Derbi'nin Senaryosu Aynı

Derbi'nin sonucu 10 yıldır değişmiyor, bu yıl da değişmedi. Ancak başlıktaki "senaryo" başka senaryo. Önce maçı analiz edelim.
   

Reijkaard, ilk defa Fenerbahçe - Galatasaray derbisine çıktı. Daum ise, zaten bu ezeli rekabetin kurdu. Maç içerisinde yapılan değişiklikler sebebiyle Reijkaard eleştiriler aldı. Daum ise, Kazım'ı forvette oynatarak "dahi"(!) oldu. Aslında böyle miydi ?
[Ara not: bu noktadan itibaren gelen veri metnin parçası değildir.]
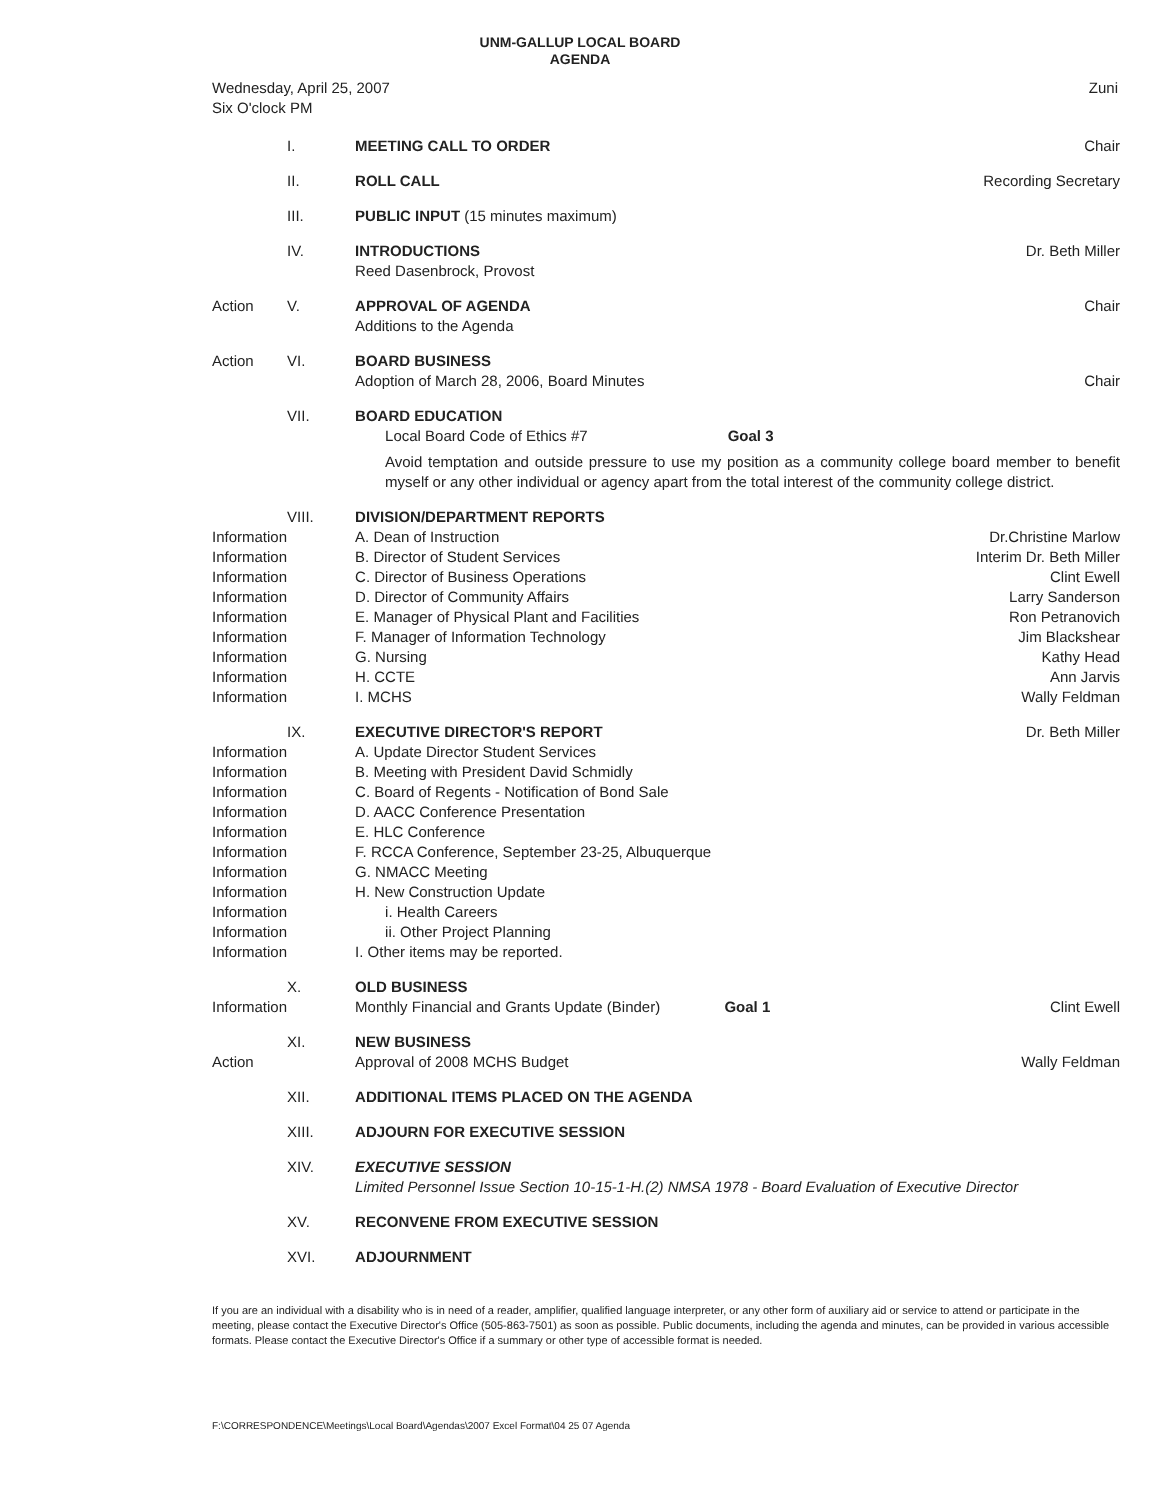UNM-GALLUP LOCAL BOARD
AGENDA
Wednesday, April 25, 2007
Six O'clock PM
Zuni
| | I. | MEETING CALL TO ORDER | Chair |
| | II. | ROLL CALL | Recording Secretary |
| | III. | PUBLIC INPUT (15 minutes maximum) | |
| | IV. | INTRODUCTIONS Reed Dasenbrock, Provost | Dr. Beth Miller |
| Action | V. | APPROVAL OF AGENDA Additions to the Agenda | Chair |
| Action | VI. | BOARD BUSINESS Adoption of March 28, 2006, Board Minutes | Chair |
| | VII. | BOARD EDUCATION Local Board Code of Ethics #7 Goal 3 Avoid temptation and outside pressure to use my position as a community college board member to benefit myself or any other individual or agency apart from the total interest of the community college district. | |
| | VIII. | DIVISION/DEPARTMENT REPORTS | |
| Information | | A. Dean of Instruction | Dr.Christine Marlow |
| Information | | B. Director of Student Services | Interim Dr. Beth Miller |
| Information | | C. Director of Business Operations | Clint Ewell |
| Information | | D. Director of Community Affairs | Larry Sanderson |
| Information | | E. Manager of Physical Plant and Facilities | Ron Petranovich |
| Information | | F. Manager of Information Technology | Jim Blackshear |
| Information | | G. Nursing | Kathy Head |
| Information | | H. CCTE | Ann Jarvis |
| Information | | I. MCHS | Wally Feldman |
| | IX. | EXECUTIVE DIRECTOR'S REPORT | Dr. Beth Miller |
| Information | | A. Update Director Student Services | |
| Information | | B. Meeting with President David Schmidly | |
| Information | | C. Board of Regents - Notification of Bond Sale | |
| Information | | D. AACC Conference Presentation | |
| Information | | E. HLC Conference | |
| Information | | F. RCCA Conference, September 23-25, Albuquerque | |
| Information | | G. NMACC Meeting | |
| Information | | H. New Construction Update | |
| Information | | i. Health Careers | |
| Information | | ii. Other Project Planning | |
| Information | | I. Other items may be reported. | |
| Information | X. | OLD BUSINESS Monthly Financial and Grants Update (Binder) Goal 1 | Clint Ewell |
| Action | XI. | NEW BUSINESS Approval of 2008 MCHS Budget | Wally Feldman |
| | XII. | ADDITIONAL ITEMS PLACED ON THE AGENDA | |
| | XIII. | ADJOURN FOR EXECUTIVE SESSION | |
| | XIV. | EXECUTIVE SESSION Limited Personnel Issue Section 10-15-1-H.(2) NMSA 1978 - Board Evaluation of Executive Director | |
| | XV. | RECONVENE FROM EXECUTIVE SESSION | |
| | XVI. | ADJOURNMENT | |
If you are an individual with a disability who is in need of a reader, amplifier, qualified language interpreter, or any other form of auxiliary aid or service to attend or participate in the meeting, please contact the Executive Director's Office (505-863-7501) as soon as possible. Public documents, including the agenda and minutes, can be provided in various accessible formats. Please contact the Executive Director's Office if a summary or other type of accessible format is needed.
F:\CORRESPONDENCE\Meetings\Local Board\Agendas\2007 Excel Format\04 25 07 Agenda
Reijkaard için, Baroş'un maçın başında sakatlanması, planlarını ciddi anlamda bozdu diyebiliriz. Nonda şuanda Baroş'tan daha fazla gol atmış durumda. Ancak bu onun, Fenerbahçe maçının adamı olmadığı gerçeğini değiştirmez. Çünkü Nonda, daha ağır bir santrfor. Defansın arkasına sarkma konusunda Baroş, Fenerbahçe maçında kalabilseydi, maçın seyri farklı olabilirdi.

Ayrıca, Elano yerine Arda-Kewell değişikliğinde Reijkaard'ı eleştirebiliriz. Elano'nun maç boyunca vasatın altında bir performans gösterdiğini Reijkaard'ın göremediğini zannetmiyorum. Kaldı ki, haftaiçi oynanan Bükreş maçında Arda sonradan bile oyuna dahil olmadı, Fenerbahçe maçı düşünülerek. Yorgun da olmayan bir Arda'nın oyundan alınması hataydı.



Daum'un Kazım'ı forvette oynatması, neden spor yazarlarını bu kadar şaşırtmış ve Daum'un dahi olmasını sağlamış bir hareket gibi gösterilmiş, anlam veremedim. Kazım, haftaiçi Bükreş maçında da Semih ve Guiza'nın sakat olmasından dolayı bu mevkii de oynamıştı. Aradan sadece 2 tam gün geçmiş ve sakatların oynayabileceği belirtilmiş, kadroya da alınmışlar. Sadece 2 günde iyileşen bir futbolcunun, 90 dakikayı çıkarabilecek düzeye gelmiş olması imkansız. Hazır 3 gün önce denenmiş ve verim alınmış bir forvet Kazım varken, neden böyle bir riske girilsin. Bu hareket son derece normaldi ve bunu yapmak için dahi olmaya gerek yok.




Carlos'un güreşçiliği, Keita'nın boksörlüğü herkesi şaşırttı. Maçın 74. dakikasındaki bu kırmızı kart, Galatasaray'ın maçtan puan çıkarmasına engel olan olaydı diyebiliriz. Keita'nın kırmızı kartından sonra o bölge için oyuna Aydın Yılmaz gibi genç ve derbinin havasını kaldıramayacak kadar tecrübesiz bir oyuncu oyuna alındı. Son dakikalara doğru ceza sahasının içinde önünde kalan topu dışarı gönderen Aydın'ın yerinde Keita olsaydı, top çok daha farklı yerlerde olabilirdi.



Sonuçta yine kazanan Fenerbahçe oldu. Maçın ilk yarısında Fenerbahçe'nin, daha derli toplu, ne yaptığını bilen bir futbolla, maçı istediğini gösterdi.
2. yarı golü erken bulması gereken Galatasaray'dı. Ancak bunu Fenerbahçe yaptı. Hem de penaltıyla(!).



Maçtan bir gece önce, Show Tv'de son 15 yılın Fenerbahçe - Galatasaray derbilerini izledim. Dikkatimi çeken şey, maçların %90'ında Galatasaray'ın kırmızı kart görmesi ve Fenerbahçe'nin penaltı kullanmasıydı. Bu derbide de bir kırmızı kart ve bir penaltı var. Kırmızı karta kimsenin diyecek bişeyi yok. Lâkin, penaltı için, klasik bir Alex düşüşüyle, güzelce kazanılmış bir penaltı olduğunu söylemeden edemeyeceğim. Alex iki ayağını birleştirip, omzunun üzerine düşüyorsa - ki bunu sıklıkla yapıyor- bu Alex düşüşü veya Alex'in kendini yere bırakış biçimidir. Bu kanıya sadece Alex'in ayaklarını birleştirip, kendini yere bırakmasıyla varmıyorum. Pozisyon, 10 kusurlu hareketten herhangi birini içermiyor. Leo Franco, topu kaçırdı. Ancak ne Alex'in bacaklarına sarıldı, ne de ayağını tuttu. Bu yüzden penaltı değil.